La opinión pública no fue indiferente al significado siniestro de la visita que la asambleísta Espín hiciera a un testigo, en el juicio que se sigue para definir la culpabilidad de Correa en el secuestro del señor Balda. Fue tan flagrante la violación de la ley, que de nada valieron las inaceptables explicaciones de la señora Espín. “Acto humanitario” fue la definición que dio a su ilegal visita, en la que pretendió que el visitado cambiara su testimonio acusatorio en contra de Correa, sugiriéndole que entonces se abriría la tentadora posibilidad de viajar a Bélgica, país al que los atrabiliarios correistas miran como “sueño americano” de los que huyen de la justicia.
Prácticamente todos los partidos políticos consideraron que la conducta de la señora Espín merecía sanción y la Asamblea resolvió conocer el caso, lo que se interpretó como un acto de defensa de su propia dignidad y de los valores democráticos que deben guiarla. Uno de sus integrantes propuso entonces que, para destituir a un asambleísta, fuera necesaria una mayoría de dos tercios de los votantes.
Lo más indignante fue el argumento con que defendió su moción. Adujo que los asambleístas, al ser elegidos por el pueblo, encarnan la soberanía nacional.
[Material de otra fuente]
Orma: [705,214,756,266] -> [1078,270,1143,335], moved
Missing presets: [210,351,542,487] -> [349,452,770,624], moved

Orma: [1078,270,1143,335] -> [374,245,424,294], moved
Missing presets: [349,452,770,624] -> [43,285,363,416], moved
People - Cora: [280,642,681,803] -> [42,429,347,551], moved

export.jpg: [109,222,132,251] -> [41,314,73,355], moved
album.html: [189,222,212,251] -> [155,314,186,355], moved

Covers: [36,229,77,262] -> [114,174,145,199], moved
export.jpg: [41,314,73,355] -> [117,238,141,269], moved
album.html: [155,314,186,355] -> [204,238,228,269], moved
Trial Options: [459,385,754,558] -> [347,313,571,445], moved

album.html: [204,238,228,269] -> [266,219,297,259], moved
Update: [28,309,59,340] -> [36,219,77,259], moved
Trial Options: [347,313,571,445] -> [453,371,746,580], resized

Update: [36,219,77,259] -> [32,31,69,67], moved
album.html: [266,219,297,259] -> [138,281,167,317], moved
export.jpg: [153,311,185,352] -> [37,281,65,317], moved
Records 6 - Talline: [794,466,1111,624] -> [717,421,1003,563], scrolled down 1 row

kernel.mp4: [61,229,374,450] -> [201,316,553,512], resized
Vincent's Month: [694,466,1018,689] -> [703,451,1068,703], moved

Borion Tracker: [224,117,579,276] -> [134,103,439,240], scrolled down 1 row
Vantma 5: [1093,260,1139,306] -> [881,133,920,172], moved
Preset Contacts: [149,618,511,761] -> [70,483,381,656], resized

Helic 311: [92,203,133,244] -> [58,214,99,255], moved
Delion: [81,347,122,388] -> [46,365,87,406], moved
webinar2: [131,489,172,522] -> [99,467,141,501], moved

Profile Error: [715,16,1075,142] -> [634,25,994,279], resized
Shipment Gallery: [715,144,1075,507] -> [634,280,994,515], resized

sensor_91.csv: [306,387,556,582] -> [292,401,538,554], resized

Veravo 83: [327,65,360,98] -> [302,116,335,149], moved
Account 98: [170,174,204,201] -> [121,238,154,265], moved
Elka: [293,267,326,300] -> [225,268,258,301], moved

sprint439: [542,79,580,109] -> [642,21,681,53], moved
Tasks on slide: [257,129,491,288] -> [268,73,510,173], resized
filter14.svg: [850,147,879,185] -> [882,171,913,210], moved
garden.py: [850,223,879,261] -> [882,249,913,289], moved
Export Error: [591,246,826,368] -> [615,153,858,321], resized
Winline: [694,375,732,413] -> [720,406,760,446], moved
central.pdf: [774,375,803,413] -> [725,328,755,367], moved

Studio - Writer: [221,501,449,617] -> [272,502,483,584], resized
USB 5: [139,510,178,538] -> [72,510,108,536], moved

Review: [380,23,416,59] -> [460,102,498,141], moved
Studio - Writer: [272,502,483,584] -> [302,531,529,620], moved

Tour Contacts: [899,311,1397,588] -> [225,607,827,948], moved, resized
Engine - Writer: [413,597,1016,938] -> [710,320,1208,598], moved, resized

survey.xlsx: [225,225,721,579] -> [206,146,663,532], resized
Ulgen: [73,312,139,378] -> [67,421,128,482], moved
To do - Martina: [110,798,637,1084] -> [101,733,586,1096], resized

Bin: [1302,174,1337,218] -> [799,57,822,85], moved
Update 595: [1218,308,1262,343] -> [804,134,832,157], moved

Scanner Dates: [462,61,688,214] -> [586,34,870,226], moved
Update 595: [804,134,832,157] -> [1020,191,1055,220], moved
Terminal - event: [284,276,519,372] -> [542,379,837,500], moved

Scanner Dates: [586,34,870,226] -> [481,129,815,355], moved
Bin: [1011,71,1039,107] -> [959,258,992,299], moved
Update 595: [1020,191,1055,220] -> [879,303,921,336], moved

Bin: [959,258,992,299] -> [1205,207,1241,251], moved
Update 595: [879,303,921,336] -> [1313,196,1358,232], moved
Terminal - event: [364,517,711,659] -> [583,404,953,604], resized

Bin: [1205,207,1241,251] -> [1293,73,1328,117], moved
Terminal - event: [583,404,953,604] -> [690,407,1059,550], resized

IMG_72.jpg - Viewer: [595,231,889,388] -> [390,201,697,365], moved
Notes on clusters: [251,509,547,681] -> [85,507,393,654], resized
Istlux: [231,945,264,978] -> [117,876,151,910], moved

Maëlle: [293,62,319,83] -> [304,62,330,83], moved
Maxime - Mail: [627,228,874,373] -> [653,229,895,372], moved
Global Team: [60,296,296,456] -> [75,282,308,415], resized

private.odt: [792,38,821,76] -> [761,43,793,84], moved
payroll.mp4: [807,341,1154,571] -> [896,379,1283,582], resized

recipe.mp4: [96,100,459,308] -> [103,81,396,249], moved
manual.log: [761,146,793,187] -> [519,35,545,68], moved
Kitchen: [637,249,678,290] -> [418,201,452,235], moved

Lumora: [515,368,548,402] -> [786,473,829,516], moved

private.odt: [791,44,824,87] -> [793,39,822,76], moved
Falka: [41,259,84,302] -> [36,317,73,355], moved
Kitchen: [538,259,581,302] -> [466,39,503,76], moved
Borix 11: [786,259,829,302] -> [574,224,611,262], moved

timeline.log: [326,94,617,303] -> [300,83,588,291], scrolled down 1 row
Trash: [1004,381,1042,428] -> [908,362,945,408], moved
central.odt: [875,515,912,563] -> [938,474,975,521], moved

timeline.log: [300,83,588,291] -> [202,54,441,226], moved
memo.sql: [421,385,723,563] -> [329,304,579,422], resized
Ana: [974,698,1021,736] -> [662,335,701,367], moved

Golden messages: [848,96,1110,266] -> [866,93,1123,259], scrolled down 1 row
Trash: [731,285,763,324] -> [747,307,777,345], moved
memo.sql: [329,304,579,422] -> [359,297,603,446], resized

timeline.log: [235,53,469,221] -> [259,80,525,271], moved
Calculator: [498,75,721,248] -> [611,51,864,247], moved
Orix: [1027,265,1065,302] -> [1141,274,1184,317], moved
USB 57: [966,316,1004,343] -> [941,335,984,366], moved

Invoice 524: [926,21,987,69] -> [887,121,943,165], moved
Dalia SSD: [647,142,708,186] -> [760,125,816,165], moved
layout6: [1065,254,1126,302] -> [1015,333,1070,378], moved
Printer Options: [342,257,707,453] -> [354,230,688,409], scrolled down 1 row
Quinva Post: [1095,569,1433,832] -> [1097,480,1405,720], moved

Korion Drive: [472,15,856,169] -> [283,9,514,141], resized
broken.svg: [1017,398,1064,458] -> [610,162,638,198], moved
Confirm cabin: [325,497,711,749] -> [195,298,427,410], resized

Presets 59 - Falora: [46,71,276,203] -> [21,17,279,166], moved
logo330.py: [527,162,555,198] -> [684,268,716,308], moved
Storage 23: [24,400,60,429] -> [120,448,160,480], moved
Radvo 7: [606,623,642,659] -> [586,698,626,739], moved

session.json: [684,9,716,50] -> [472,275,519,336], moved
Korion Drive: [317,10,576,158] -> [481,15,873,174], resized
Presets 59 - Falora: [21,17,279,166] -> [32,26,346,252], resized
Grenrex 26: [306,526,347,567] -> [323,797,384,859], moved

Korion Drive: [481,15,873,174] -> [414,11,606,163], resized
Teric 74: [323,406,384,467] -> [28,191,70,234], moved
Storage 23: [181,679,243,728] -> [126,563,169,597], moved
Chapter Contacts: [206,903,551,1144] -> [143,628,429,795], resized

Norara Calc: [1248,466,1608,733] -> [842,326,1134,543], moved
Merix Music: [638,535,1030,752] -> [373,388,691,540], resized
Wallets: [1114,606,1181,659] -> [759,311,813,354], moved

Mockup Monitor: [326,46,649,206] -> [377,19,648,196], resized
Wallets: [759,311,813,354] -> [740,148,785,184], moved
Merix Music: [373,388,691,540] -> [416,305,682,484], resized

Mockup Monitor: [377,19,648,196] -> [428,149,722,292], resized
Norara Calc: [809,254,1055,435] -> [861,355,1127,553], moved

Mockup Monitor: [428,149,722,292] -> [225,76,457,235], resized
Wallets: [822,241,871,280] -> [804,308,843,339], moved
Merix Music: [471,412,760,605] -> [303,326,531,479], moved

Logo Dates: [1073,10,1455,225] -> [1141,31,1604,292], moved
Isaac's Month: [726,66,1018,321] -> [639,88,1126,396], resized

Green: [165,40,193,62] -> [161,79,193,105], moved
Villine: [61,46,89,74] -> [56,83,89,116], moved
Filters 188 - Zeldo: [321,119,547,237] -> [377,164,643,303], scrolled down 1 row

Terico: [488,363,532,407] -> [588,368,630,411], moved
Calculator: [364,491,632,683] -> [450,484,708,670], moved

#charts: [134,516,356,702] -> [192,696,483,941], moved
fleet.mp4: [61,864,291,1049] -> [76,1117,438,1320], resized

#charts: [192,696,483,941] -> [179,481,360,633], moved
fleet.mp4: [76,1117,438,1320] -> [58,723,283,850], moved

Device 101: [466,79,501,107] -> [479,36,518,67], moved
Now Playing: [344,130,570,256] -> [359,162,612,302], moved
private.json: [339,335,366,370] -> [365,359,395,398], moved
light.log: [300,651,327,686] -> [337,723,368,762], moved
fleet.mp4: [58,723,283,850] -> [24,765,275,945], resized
Por ello –añadió- su dignidad e importancia son tan altas que su destitución no puede ser aprobada por una mayoría semejante a la requerida para sancionar a cualquier autoridad subalterna.
Un diputado, en efecto, representa al pueblo y, por ello, debe ser la encarnación de sus valores y virtudes. Se espera de él una conducta tan severa, tan digna, tan apegada a la moral y a la ley que, además de su esencia representativa, sea un referente ético para todos. En lo público y en lo privado, debe ser ejemplar. La función no le confiere dignidad sino que le obliga a ser digno y a honrarla. Mientras más alta la autoridad, mayor habrá de ser la severidad para juzgarla.
En consecuencia, si su conducta es cuestionada, bien porque hubiere cometido un error -cosa propia de la condición humana- o porque hubiere violado la ley, la dignidad le aconsejaría ponerse a un lado, para defenderse ante la justicia o para alejarse de una función a la que no supo honrar con sus actos. Bastaría un solo cuestionamiento serio y bien fundado para que así proceda.
La mayoría de votos necesaria para las decisiones de la Asamblea se basa en consideraciones prácticas, no carentes de sustento lógico, pero no puede convertirse en un mecanismo ad hoc para encubrir una leguleyada adjetiva orientada a favorecer la impunidad. Una verdadera república –decía Robespierre- no debería consagrar privilegios o inmunidades para nadie.
Ojalá hubieran sido estas consideraciones las que, finalmente, indujeron a la Asamblea a cambiar su decisión inicial y a sancionar la conducta de la señora Espín.